Supplies by Tank Type
Community Freshwater Tank (20 to 55 gallons)
The standard community setup with tetras, danios, rasboras, and similar fish needs a reliable HOB filter, a quality heater, dechlorinator, and a test kit. Budget around $150 to $200 for quality equipment in this size range.
Planted Tank
Add to the community list: a specialized planted substrate (Fluval Stratum, ADA Amazonia, or Seachem Flourite), liquid fertilizers, and upgraded lighting with a PAR rating appropriate for plants (the Fluval Plant 3.0 or Finnex Planted+ for most setups).
Betta Tank (5 to 10 gallons)
Bettas need a heater, gentle filtration (a sponge filter or low-flow HOB), a lid (bettas jump), and a few hiding places. Don't put a betta in an unheated 1-gallon bowl; they need 76 to 80 degrees F consistently.
Saltwater/Reef Tank
Saltwater tanks add a protein skimmer, a hydrometer or refractometer for salinity measurement, reef-safe rock and substrate, and potentially a sump with a return pump. The equipment budget for a 40-gallon reef setup is typically $400 to $800 just for the filtration and circulation equipment.
Check the top aquarium equipment guide for curated recommendations across these different tank categories.
FAQ
What's the minimum equipment I need to start a 20-gallon freshwater tank? Filter (AquaClear 30 or similar), heater (Eheim Jager 75W), dechlorinator (Seachem Prime), test kit (API Master Kit), gravel vacuum, algae scraper, and a lid. That's the functional minimum. Lighting for a fish-only tank can be a basic LED hood from Aqueon or Marineland at under $30.
Is expensive aquarium equipment worth the price?
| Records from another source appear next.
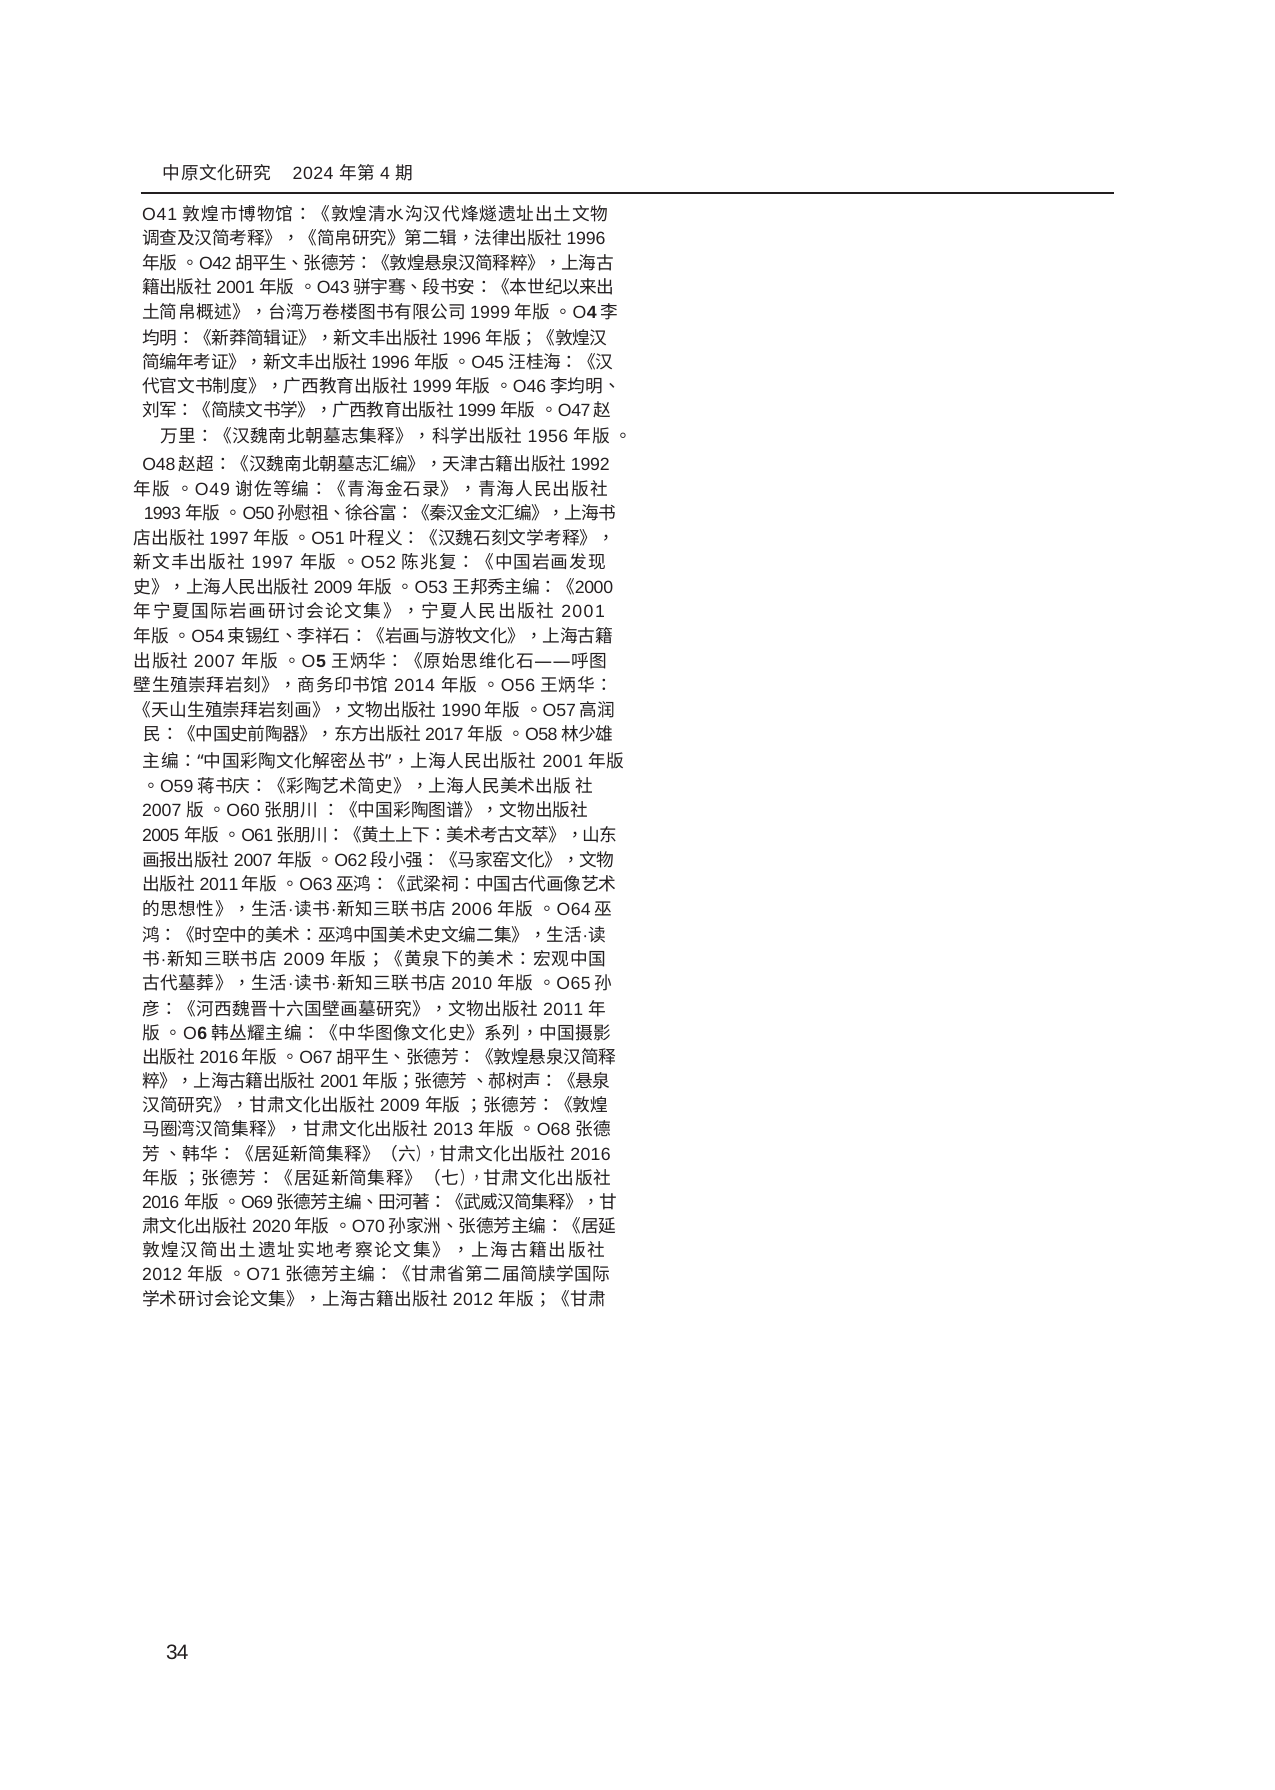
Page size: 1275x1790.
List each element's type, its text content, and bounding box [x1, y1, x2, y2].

text O48赵超：《汉魏南北朝墓志汇编》，天津古籍出版社 1992 年版 。O49 谢佐等编：《青海金石录》，青海人民出版社 1993 年版 。O50孙慰祖、徐谷富：《秦汉金文汇编》，上海书 店出版社 1997 年版 。O51 叶程义：《汉魏石刻文学考释》， 新文丰出版社 1997 年版 。O52 陈兆复：《中国岩画发现 史》，上海人民出版社 2009 年版 。O53 王邦秀主编：《2000 年宁夏国际岩画研讨会论文集》，宁夏人民出版社 2001 年版 。O54束锡红、李祥石：《岩画与游牧文化》，上海古籍 出版社 2007 年版 。O5 王炳华：《原始思维化石——呼图 壁生殖崇拜岩刻》，商务印书馆 2014 年版 。O56 王炳华： 《天山生殖崇拜岩刻画》，文物出版社 1990年版 。O57高润 [134, 451, 631, 721]
text 民：《中国史前陶器》，东方出版社 2017 年版 。O58林少雄 [144, 723, 632, 745]
text 鸿：《时空中的美术：巫鸿中国美术史文编二集》，生活·读 书·新知三联书店 2009 年版；《黄泉下的美术：宏观中国 古代墓葬》，生活·读书·新知三联书店 2010 年版 。O65孙 [142, 922, 625, 995]
text 万里：《汉魏南北朝墓志集释》，科学出版社 1956 年版 。 [134, 425, 632, 447]
text 刘军：《简牍文书学》，广西教育出版社 1999 年版 。O47赵 [142, 400, 632, 421]
text 主编：“中国彩陶文化解密丛书”，上海人民出版社 2001 年版 。O59蒋书庆：《彩陶艺术简史》，上海人民美术出版 社 2007 版 。O60 张朋川 ：《中国彩陶图谱》，文物出版社 2005 年版 。O61张朋川：《黄土上下：美术考古文萃》，山东 画报出版社 2007 年版 。O62段小强：《马家窑文化》，文物 出版社 2011年版 。O63巫鸿：《武梁祠：中国古代画像艺术 的思想性》，生活·读书·新知三联书店 2006 年版 。O64巫 [142, 749, 625, 920]
text 均明：《新莽简辑证》，新文丰出版社 1996 年版；《敦煌汉 简编年考证》，新文丰出版社 1996 年版 。O45 汪桂海：《汉 代官文书制度》，广西教育出版社 1999年版 。O46李均明、 [142, 325, 632, 398]
text O41 敦煌市博物馆：《敦煌清水沟汉代烽燧遗址出土文物 调查及汉简考释》，《简帛研究》第二辑，法律出版社 1996 年版 。O42胡平生、张德芳：《敦煌悬泉汉简释粹》，上海古 籍出版社 2001 年版 。O43骈宇骞、段书安：《本世纪以来出 土简帛概述》，台湾万卷楼图书有限公司1999年版 。O4李 [142, 201, 625, 323]
text 彦：《河西魏晋十六国壁画墓研究》，文物出版社 2011 年 版 。O6韩丛耀主编：《中华图像文化史》系列，中国摄影 出版社 2016年版 。O67胡平生、张德芳：《敦煌悬泉汉简释 粹》，上海古籍出版社 2001 年版；张德芳 、郝树声：《悬泉 汉简研究》，甘肃文化出版社 2009 年版 ；张德芳：《敦煌 马圈湾汉简集释》，甘肃文化出版社 2013 年版 。O68 张德 芳 、韩华：《居延新简集释》（六），甘肃文化出版社 2016 年版 ；张德芳：《居延新简集释》（七），甘肃文化出版社 2016 年版 。O69张德芳主编、田河著：《武威汉简集释》，甘 肃文化出版社 2020年版 。O70孙家洲、张德芳主编：《居延 敦煌汉简出土遗址实地考察论文集》，上海古籍出版社 2012 年版 。O71 张德芳主编：《甘肃省第二届简牍学国际 学术研讨会论文集》，上海古籍出版社 2012 年版；《甘肃 [142, 996, 625, 1310]
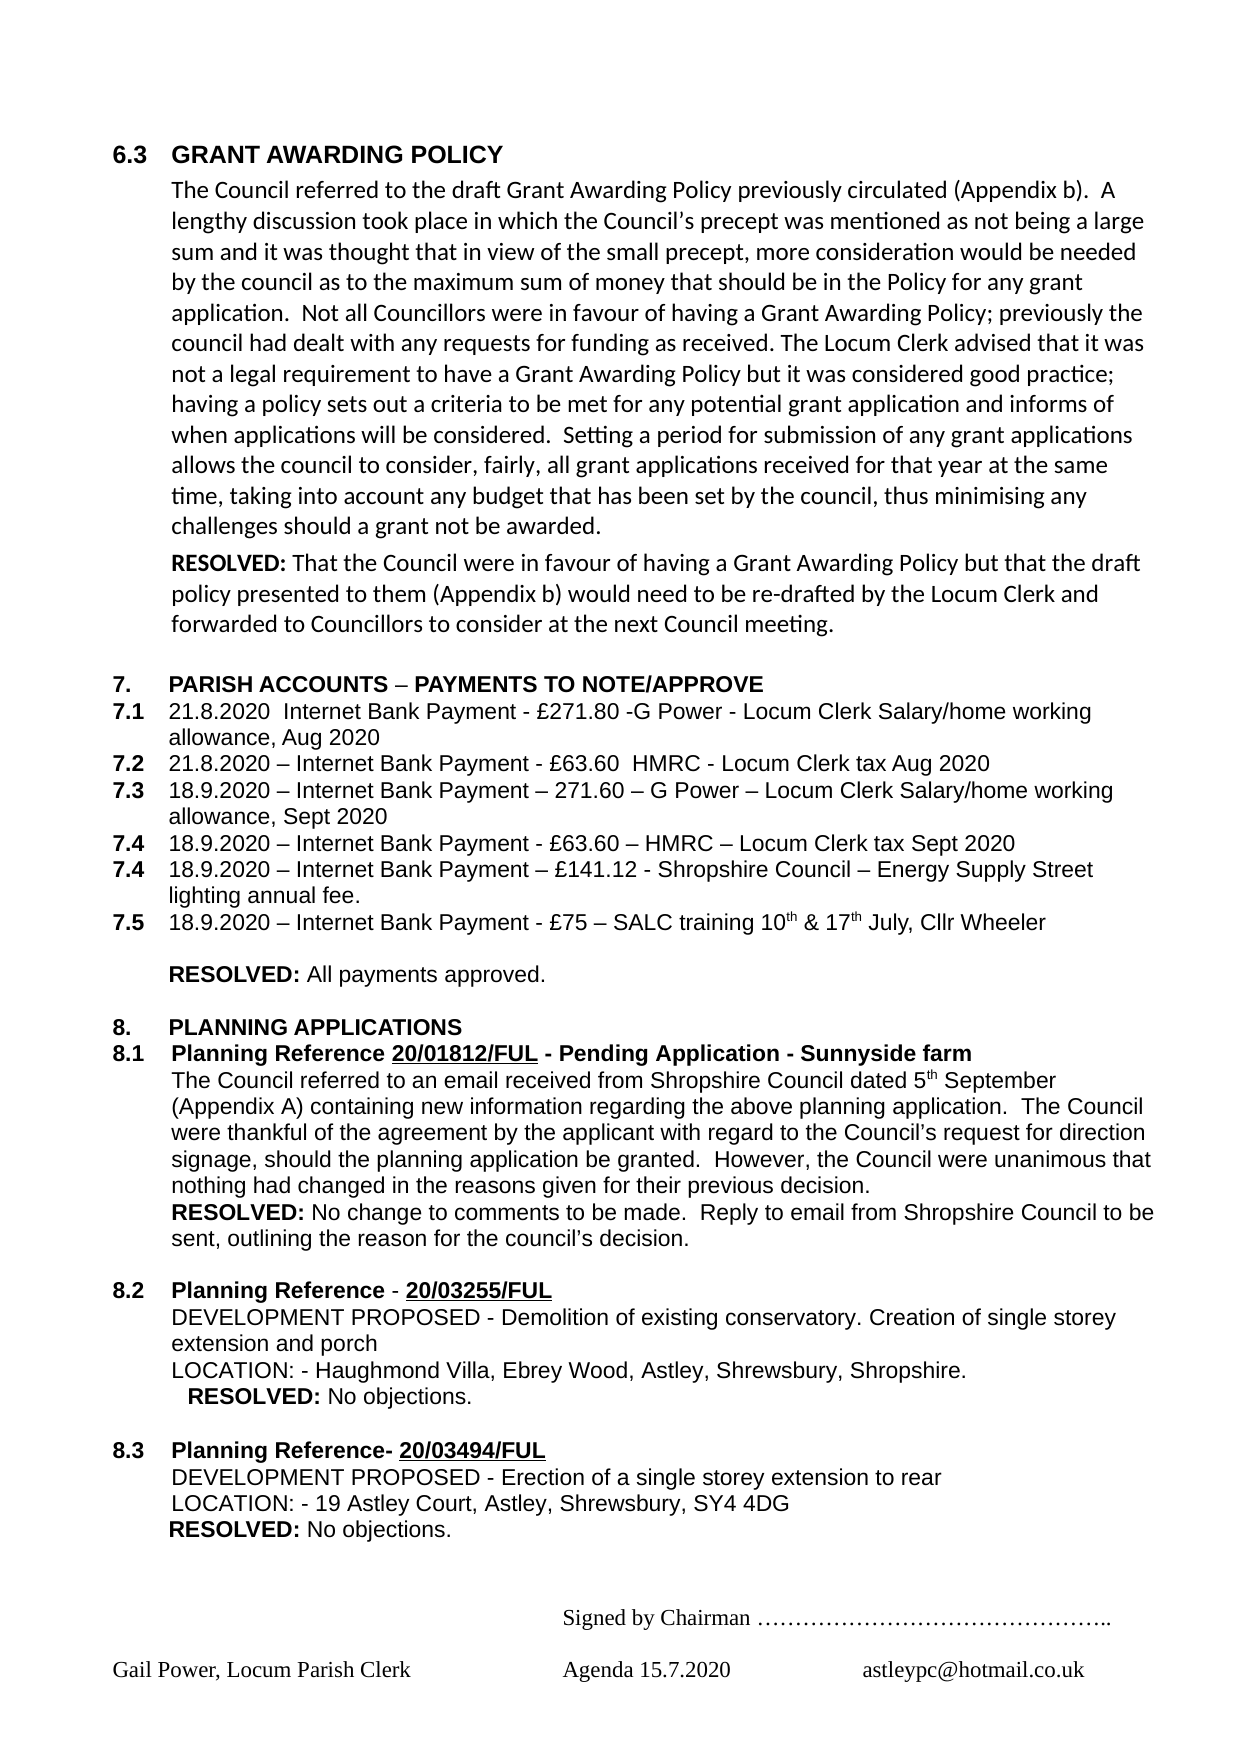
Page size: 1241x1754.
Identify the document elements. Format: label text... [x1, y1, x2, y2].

text DEVELOPMENT PROPOSED - Demolition of existing conservatory. Creation of single storey extension and porch [171, 1304, 1165, 1357]
text 7.2 21.8.2020 – Internet Bank Payment - £63.60 HMRC - Locum Clerk tax Aug 2020 [112, 750, 1165, 777]
text 7.3 18.9.2020 – Internet Bank Payment – 271.60 – G Power – Locum Clerk Salary/home working allowance, Sept 2020 [112, 777, 1165, 829]
text 7.5 18.9.2020 – Internet Bank Payment - £75 – SALC training 10th & 17th July, Cllr Wheeler [112, 908, 1165, 935]
text 7.4 18.9.2020 – Internet Bank Payment – £141.12 - Shropshire Council – Energy Supply Street lighting annual fee. [112, 856, 1165, 908]
text RESOLVED: No objections. [112, 1383, 1165, 1409]
text RESOLVED: All payments approved. [112, 961, 1165, 988]
text The Council referred to an email received from Shropshire Council dated 5th September (Appendix A) containing new information regarding the above planning application. The Council [112, 1067, 1165, 1119]
text LOCATION: - 19 Astley Court, Astley, Shrewsbury, SY4 4DG [157, 1490, 1165, 1516]
text The Council referred to the draft Grant Awarding Policy previously circulated (Appendix b). A lengthy discussion took place in which the Council’s precept was mentioned as not being a large sum and it was thought that in view of the small precept, more consideration would be needed by the council as to the maximum sum of money that should be in the Policy for any grant application. Not all Councillors were in favour of having a Grant Awarding Policy; previously the council had dealt with any requests for funding as received. The Locum Clerk advised that it was not a legal requirement to have a Grant Awarding Policy but it was considered good practice; having a policy sets out a criteria to be met for any potential grant application and informs of when applications will be considered. Setting a period for submission of any grant applications allows the council to consider, fairly, all grant applications received for that year at the same time, taking into account any budget that has been set by the council, thus minimising any challenges should a grant not be awarded. [171, 175, 1165, 541]
text RESOLVED: No change to comments to be made. Reply to email from Shropshire Council to be sent, outlining the reason for the council’s decision. [112, 1198, 1165, 1251]
text 7.1 21.8.2020 Internet Bank Payment - £271.80 -G Power - Locum Clerk Salary/home working allowance, Aug 2020 [112, 698, 1165, 750]
text RESOLVED: No objections. [112, 1516, 1165, 1543]
text 8. PLANNING APPLICATIONS [112, 1014, 1165, 1040]
text 7.4 18.9.2020 – Internet Bank Payment - £63.60 – HMRC – Locum Clerk tax Sept 2020 [112, 829, 1165, 856]
text 8.1 Planning Reference 20/01812/FUL - Pending Application - Sunnyside farm [112, 1040, 1165, 1067]
text 7. PARISH ACCOUNTS – PAYMENTS TO NOTE/APPROVE [112, 671, 1165, 698]
text 8.3 Planning Reference- 20/03494/FUL [112, 1437, 1165, 1464]
text 8.2 Planning Reference - 20/03255/FUL [112, 1277, 1165, 1304]
text 6.3 GRANT AWARDING POLICY [112, 140, 1165, 168]
text LOCATION: - Haughmond Villa, Ebrey Wood, Astley, Shrewsbury, Shropshire. [171, 1357, 1165, 1383]
text DEVELOPMENT PROPOSED - Erection of a single storey extension to rear [157, 1464, 1165, 1490]
text RESOLVED: That the Council were in favour of having a Grant Awarding Policy but that the draft policy presented to them (Appendix b) would need to be re-drafted by the Locum Clerk and forwarded to Councillors to consider at the next Council meeting. [171, 547, 1165, 639]
text were thankful of the agreement by the applicant with regard to the Council’s request for direction signage, should the planning application be granted. However, the Council were unanimous that nothing had changed in the reasons given for their previous decision. [171, 1119, 1165, 1198]
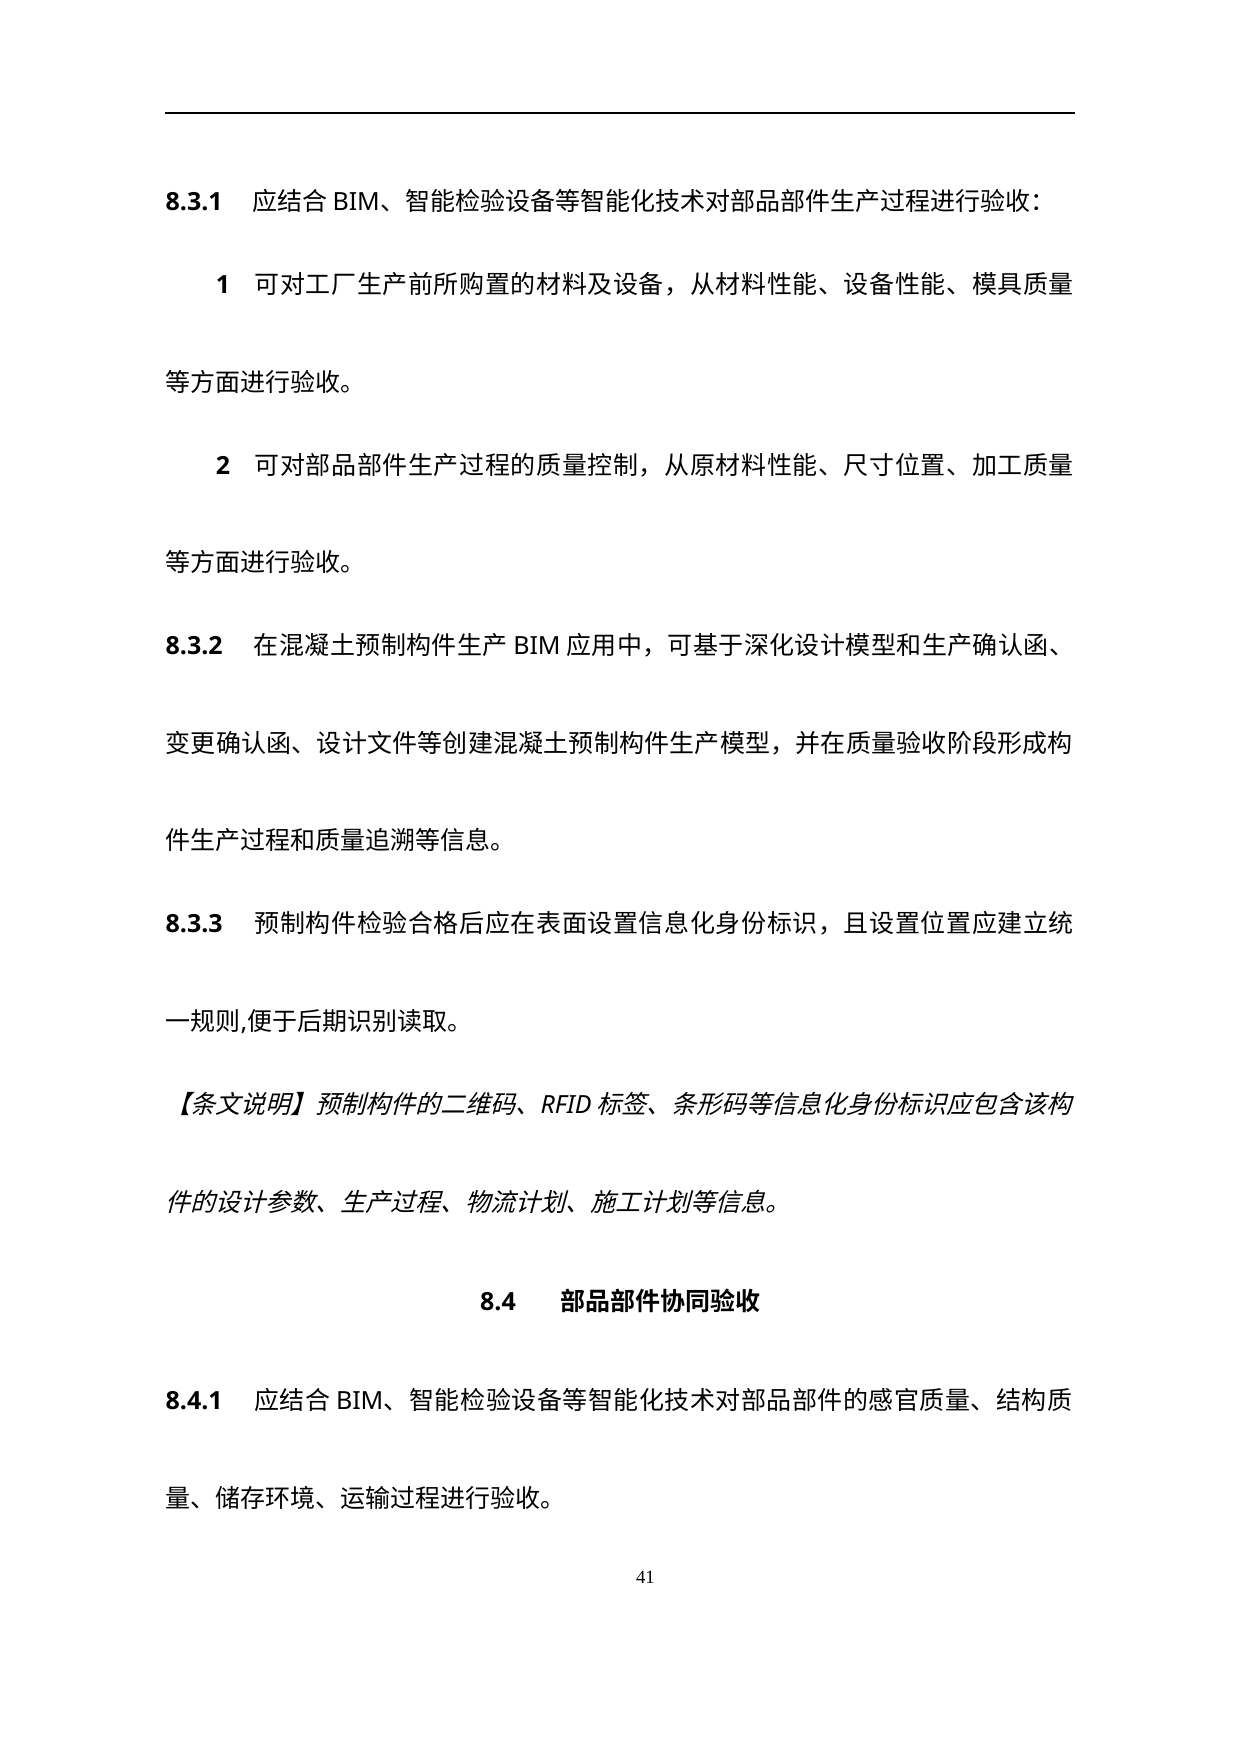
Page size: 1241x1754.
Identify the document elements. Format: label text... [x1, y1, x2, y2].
For filtration and heating, quality equipment from established brands significantly reduces failure rates and livestock loss. For decorations and substrate, there's very little quality difference between a $30 bag of gravel and a $12 bag of similar substrate. Spend on equipment; save on aesthetics.
How often should I replace filter media? Biological media (ceramic rings, bio balls, sponge) should rarely be replaced. Rinsing it in old tank water every 2 to 4 weeks is sufficient. Carbon cartridges should be replaced every 3 to 4 weeks or when a smell develops. Mechanical foam pads get rinsed monthly and replaced every 3 to 6 months when they no longer hold their shape.
Can I use one filter for two tanks? No. Each tank needs its own dedicated filter sized appropriately for that tank's volume and bioload. Splitting a filter's output between two tanks compromises both and makes maintenance significantly more complex.
Key Takeaways
For any aquarium, the non-negotiable supplies are a properly sized filter, a reliable heater for tropical fish, a dechlorinator, and a liquid test kit. Beyond those four, the supplies you add depend on your tank type and fish. Seachem Prime, the API Master Test Kit, and the AquaClear filter series consistently earn the top recommendations from experienced hobbyists, and for good reason. Start with quality on filtration and heating, and you'll avoid the most common causes of fish loss for new tank owners.